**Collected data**
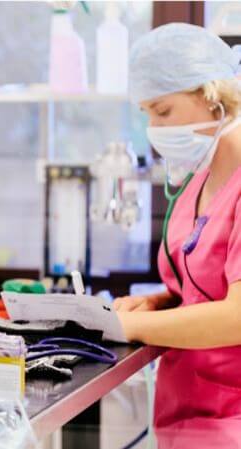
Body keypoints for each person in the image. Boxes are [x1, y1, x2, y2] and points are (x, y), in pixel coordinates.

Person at [115, 23, 241, 447]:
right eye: (146, 114)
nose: (153, 129)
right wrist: (157, 302)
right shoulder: (196, 183)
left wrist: (130, 327)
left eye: (163, 111)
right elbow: (202, 287)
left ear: (212, 95)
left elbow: (236, 316)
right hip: (182, 419)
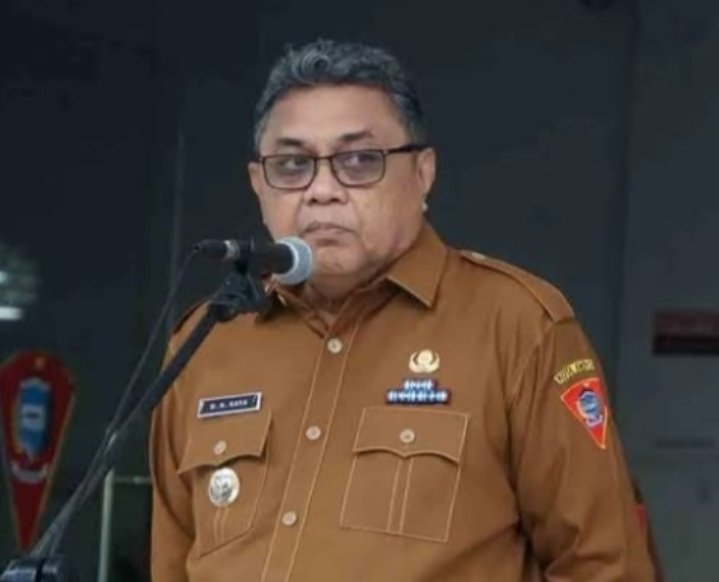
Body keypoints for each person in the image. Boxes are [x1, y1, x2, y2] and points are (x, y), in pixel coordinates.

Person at [149, 39, 657, 581]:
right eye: (293, 165)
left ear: (422, 173)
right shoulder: (209, 339)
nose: (322, 190)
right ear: (258, 184)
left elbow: (604, 565)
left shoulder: (517, 325)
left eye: (359, 161)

**What to produce**
Begin at the line in the entries above that has "left ear: (212, 95)", stop after the line that has "left elbow: (604, 565)", and output exactly those lines without pictures.

**Reply to the exercise**
left ear: (212, 95)
left elbow: (236, 316)
right hip: (182, 419)
Body keypoints for each person in the image. Boxes are [x1, y1, x2, y2] and points are (x, y), in pixel coordinates.

Person at [149, 39, 657, 581]:
right eye: (293, 165)
left ear: (422, 173)
right shoulder: (209, 339)
nose: (322, 190)
right ear: (258, 184)
left elbow: (604, 565)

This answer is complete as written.